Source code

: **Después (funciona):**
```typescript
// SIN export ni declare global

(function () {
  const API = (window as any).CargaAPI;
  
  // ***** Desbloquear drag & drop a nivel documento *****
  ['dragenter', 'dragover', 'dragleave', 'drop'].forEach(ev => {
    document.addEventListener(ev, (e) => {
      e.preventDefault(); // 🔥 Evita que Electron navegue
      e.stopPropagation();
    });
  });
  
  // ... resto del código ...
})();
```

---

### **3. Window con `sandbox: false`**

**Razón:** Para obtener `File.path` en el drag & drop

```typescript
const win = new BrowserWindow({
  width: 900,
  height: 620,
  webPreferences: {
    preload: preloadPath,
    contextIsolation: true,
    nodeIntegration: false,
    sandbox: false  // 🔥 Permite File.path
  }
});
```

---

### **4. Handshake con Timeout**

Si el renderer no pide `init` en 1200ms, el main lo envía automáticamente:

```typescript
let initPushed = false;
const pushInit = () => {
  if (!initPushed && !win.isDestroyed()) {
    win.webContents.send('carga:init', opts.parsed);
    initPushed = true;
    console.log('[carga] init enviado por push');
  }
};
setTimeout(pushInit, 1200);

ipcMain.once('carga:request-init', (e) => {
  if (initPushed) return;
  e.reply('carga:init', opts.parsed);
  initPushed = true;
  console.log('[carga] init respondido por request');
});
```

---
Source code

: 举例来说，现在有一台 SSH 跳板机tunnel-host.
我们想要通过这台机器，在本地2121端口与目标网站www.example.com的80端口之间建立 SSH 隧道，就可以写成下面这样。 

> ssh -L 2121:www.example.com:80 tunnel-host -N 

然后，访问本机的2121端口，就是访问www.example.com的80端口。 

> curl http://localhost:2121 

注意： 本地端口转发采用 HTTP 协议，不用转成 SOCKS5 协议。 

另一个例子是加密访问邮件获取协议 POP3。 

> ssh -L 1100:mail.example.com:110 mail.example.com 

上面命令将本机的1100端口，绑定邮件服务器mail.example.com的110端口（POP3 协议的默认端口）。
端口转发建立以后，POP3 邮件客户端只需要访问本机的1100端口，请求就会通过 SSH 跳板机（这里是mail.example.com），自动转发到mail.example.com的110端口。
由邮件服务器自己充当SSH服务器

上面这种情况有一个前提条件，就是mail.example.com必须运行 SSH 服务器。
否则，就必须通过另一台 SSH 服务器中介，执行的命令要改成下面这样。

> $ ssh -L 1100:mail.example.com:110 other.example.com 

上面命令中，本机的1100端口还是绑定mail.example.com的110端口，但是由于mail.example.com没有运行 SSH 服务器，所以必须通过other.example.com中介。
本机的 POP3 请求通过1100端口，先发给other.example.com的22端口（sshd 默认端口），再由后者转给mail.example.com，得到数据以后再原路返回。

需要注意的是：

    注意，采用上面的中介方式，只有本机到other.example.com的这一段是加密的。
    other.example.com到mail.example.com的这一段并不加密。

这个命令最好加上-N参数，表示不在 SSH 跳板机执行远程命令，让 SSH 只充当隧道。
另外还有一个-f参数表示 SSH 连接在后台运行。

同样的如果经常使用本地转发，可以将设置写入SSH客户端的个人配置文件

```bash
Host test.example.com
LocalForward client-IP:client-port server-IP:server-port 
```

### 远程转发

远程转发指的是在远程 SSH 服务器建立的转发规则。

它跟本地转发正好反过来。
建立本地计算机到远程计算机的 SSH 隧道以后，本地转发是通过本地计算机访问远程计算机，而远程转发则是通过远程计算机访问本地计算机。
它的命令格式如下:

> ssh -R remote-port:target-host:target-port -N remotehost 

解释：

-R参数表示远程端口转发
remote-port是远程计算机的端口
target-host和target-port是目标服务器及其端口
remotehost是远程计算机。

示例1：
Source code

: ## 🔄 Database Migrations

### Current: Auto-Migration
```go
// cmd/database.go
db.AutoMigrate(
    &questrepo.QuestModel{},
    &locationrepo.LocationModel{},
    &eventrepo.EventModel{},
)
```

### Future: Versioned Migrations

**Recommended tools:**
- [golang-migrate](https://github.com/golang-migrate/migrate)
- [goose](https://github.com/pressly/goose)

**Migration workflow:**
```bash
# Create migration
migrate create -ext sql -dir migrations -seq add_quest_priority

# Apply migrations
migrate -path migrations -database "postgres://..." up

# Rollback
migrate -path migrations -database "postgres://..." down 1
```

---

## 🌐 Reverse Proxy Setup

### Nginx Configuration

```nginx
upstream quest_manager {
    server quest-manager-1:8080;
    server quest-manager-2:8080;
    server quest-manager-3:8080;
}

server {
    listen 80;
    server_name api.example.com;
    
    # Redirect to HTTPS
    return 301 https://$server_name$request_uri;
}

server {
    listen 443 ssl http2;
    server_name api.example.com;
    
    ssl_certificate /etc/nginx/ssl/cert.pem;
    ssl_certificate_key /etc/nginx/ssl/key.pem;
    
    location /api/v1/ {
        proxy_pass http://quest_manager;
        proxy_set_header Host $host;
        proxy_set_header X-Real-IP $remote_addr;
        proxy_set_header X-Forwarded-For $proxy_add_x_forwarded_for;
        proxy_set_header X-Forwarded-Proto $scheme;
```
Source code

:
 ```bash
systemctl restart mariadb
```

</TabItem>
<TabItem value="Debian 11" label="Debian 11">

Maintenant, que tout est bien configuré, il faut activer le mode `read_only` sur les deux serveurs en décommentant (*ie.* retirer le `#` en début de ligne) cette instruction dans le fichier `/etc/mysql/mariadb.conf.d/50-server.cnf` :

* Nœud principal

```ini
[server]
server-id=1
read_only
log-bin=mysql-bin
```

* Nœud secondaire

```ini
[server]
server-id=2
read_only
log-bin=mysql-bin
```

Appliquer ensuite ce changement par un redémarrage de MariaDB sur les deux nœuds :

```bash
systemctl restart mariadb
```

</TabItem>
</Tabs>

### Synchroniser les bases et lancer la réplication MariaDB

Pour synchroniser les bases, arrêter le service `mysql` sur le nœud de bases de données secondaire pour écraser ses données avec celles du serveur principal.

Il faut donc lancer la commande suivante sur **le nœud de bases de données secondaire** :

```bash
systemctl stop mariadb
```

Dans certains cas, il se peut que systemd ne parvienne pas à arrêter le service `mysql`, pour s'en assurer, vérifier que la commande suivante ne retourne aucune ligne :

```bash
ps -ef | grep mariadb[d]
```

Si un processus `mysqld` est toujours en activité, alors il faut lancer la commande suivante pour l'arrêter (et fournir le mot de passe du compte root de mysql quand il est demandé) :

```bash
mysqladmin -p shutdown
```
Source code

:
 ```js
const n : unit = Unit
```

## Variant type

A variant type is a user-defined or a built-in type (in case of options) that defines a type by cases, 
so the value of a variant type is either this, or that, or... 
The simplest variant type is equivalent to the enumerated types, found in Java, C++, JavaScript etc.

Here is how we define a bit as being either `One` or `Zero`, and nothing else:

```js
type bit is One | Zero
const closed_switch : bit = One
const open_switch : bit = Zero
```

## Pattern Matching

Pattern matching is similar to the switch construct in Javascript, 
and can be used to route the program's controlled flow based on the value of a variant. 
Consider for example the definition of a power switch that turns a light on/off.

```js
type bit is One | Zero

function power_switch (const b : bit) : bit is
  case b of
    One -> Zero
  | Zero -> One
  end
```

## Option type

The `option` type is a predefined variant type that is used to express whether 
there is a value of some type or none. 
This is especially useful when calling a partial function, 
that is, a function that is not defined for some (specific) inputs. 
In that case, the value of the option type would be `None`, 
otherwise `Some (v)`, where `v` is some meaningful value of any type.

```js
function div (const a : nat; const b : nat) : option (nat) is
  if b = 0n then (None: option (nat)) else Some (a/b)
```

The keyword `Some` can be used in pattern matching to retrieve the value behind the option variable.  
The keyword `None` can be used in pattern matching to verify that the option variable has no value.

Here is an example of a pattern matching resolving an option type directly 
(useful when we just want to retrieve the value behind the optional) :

> [EXERCISE AIM] Lines in the records that hold the word "console" are to be counted; give only the total.

> [TASK SOLUTION] 2